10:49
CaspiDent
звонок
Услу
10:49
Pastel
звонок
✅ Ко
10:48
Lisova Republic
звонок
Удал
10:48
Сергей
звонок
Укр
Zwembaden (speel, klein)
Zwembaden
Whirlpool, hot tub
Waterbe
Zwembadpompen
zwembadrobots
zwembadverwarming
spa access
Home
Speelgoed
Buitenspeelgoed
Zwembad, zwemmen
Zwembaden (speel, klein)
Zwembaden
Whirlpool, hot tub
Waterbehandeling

━━━━━━━━━━━━━━━━

> **PROBLEM DETAILS**
Only a verbatim transcription of the lines from the one containing "Zwembad, zwemmen" through the last line of the records counts as the answer.

> **TASK OUTPUT**
Zwembad, zwemmen
Zwembaden (speel, klein)
Zwembaden
Whirlpool, hot tub
Waterbehandeling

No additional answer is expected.